In April 2014, Viktor Tarasov wrote to the head of Ruselectronics, a Russian state-owned holding company, about a critical shortage of military equipment. The Russian military lacked thermal imaging systems — devices commonly used to detect people and vehicles — and Tarasov believed that technology might be needed soon because of the “increasingly complex situation in the southeast of Ukraine and the possible participation of Russian forces” to stabilize the region.
Tarasov, in charge of Ruselectronics’ optical tech subsidiary, was hoping that the head of Ruselectronics would write to the minister of defense for armaments to advance his company 150 million rubles, then about $4 million, to buy 500 microbolometer arrays, a critical component of thermal imaging devices. The money, Tarasov wrote, would allow the company to buy the equipment under a current contract from a French company without the need for signing a new “end-use certificate,” which requires the buyer to disclose the final recipient.
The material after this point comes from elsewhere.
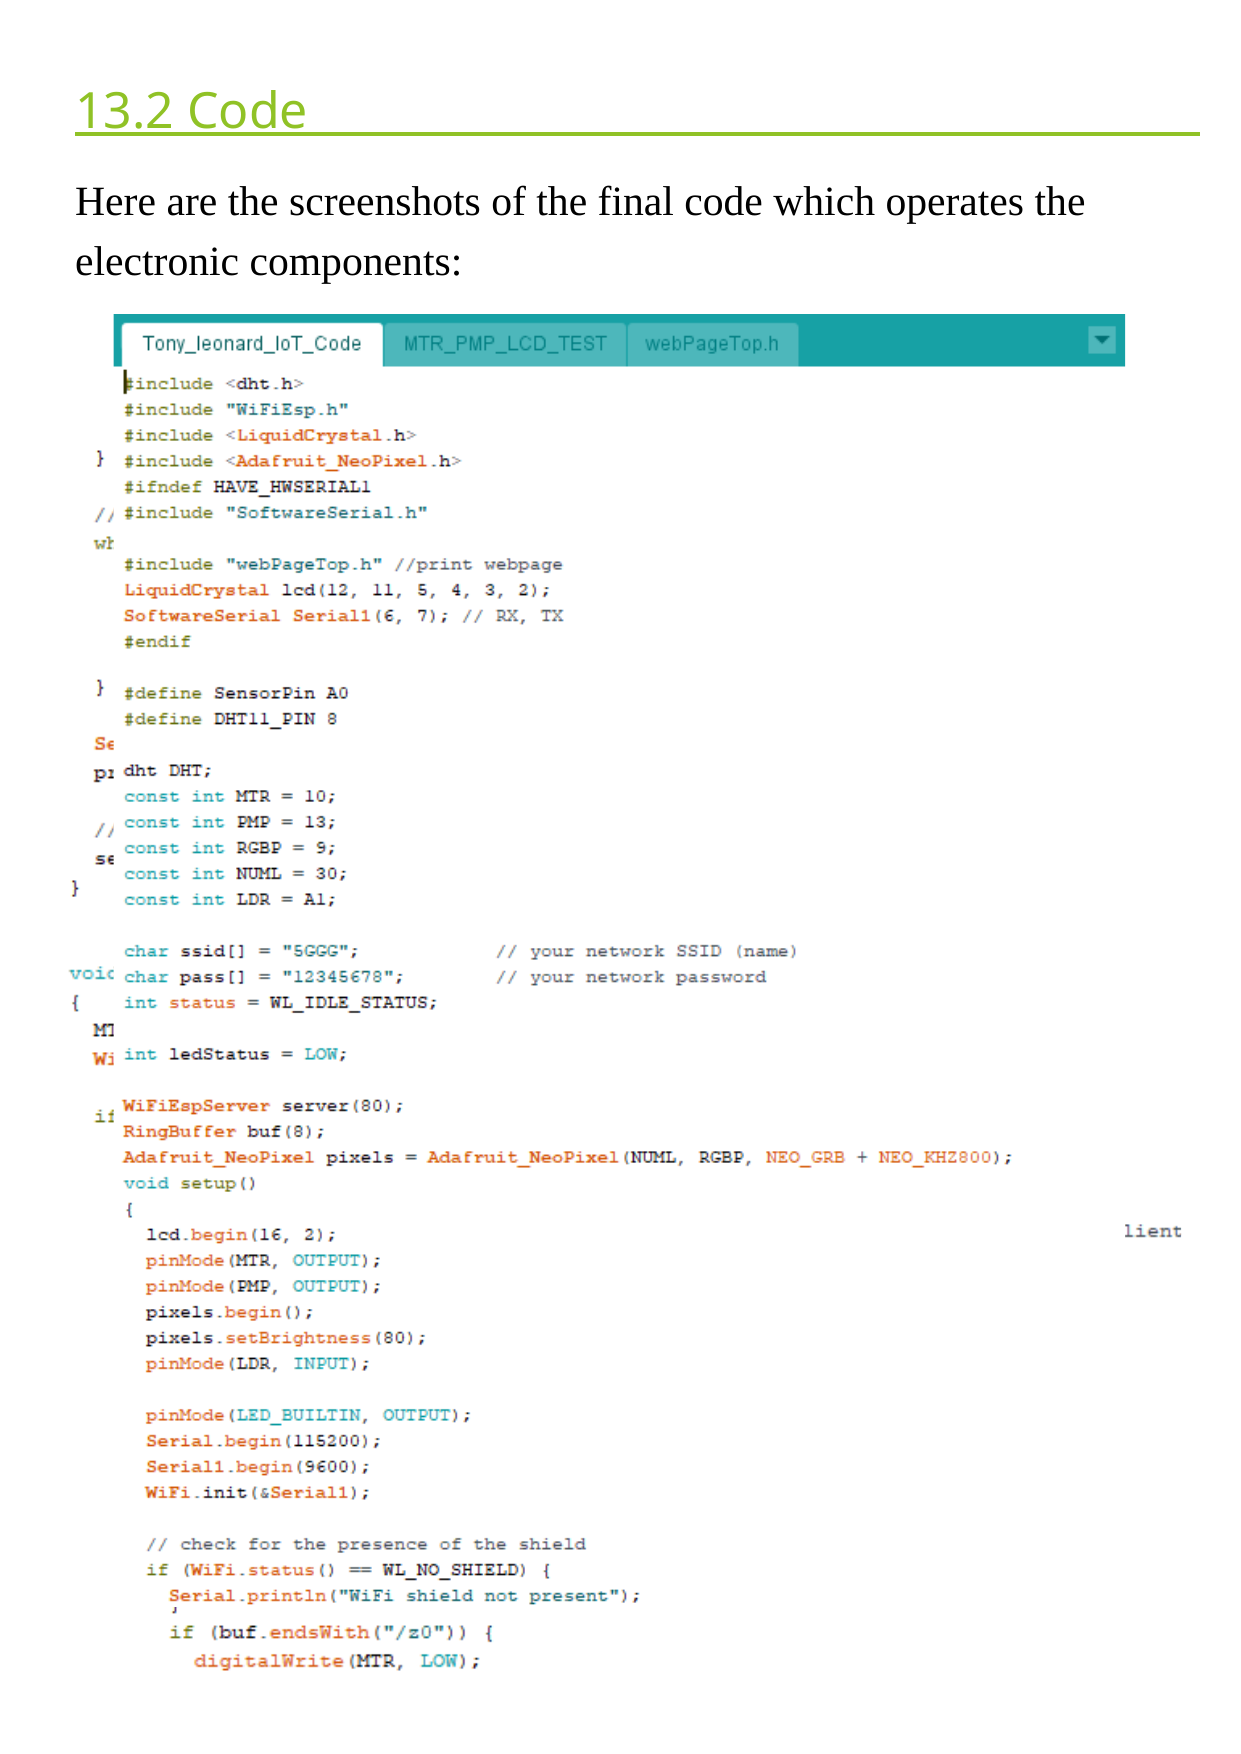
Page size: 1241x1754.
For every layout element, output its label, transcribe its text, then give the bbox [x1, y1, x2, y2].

text [75, 136, 1165, 143]
text 13.2 Code [75, 75, 1165, 132]
text Here are the screenshots of the final code which operates the electronic components: [75, 177, 1165, 284]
Time was of the essence, he warned, because the West was preparing another round of sanctions against Russia that would slow the purchases and increase costs. Tarasov also claimed that the United States was already providing similar equipment to Ukrainian forces. (Pentagon spokesperson Eileen Lainez confirmed that the Department of Defense had provided thermal imaging devices and night-vision goggles to Ukraine in 2014, along with a variety of other military equipment).